- Work required: Whenever a line below mentions the word "elbow", that line should be copied.

- Entries provided:
____
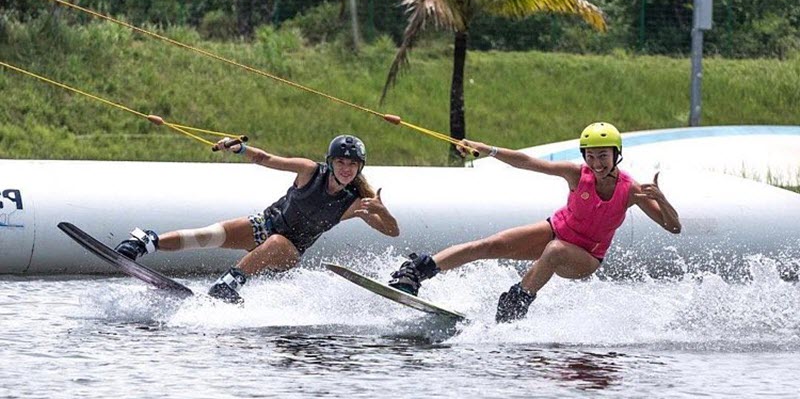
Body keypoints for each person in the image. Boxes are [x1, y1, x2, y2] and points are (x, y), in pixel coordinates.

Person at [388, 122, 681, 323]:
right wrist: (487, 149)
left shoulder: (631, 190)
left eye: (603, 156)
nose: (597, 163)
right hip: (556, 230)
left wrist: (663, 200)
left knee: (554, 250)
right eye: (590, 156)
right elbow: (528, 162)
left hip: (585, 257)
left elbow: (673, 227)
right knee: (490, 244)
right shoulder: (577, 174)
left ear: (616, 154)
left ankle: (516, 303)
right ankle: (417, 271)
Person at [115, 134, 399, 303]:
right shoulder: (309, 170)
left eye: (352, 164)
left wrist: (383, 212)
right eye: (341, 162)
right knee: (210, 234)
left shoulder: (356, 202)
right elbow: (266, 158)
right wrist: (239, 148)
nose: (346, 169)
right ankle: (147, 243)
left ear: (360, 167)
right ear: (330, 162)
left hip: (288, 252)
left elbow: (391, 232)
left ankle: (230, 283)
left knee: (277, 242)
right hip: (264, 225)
____
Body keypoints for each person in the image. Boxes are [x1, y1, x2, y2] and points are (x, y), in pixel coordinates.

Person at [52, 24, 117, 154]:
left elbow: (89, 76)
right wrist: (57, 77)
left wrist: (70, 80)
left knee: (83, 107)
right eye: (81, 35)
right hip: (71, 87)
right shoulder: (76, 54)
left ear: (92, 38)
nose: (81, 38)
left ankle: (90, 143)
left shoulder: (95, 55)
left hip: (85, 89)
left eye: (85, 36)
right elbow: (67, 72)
____
- Solved problem:
right elbow: (528, 162)
left elbow: (673, 227)
right elbow: (266, 158)
left elbow: (391, 232)
left elbow: (89, 76)
right elbow: (67, 72)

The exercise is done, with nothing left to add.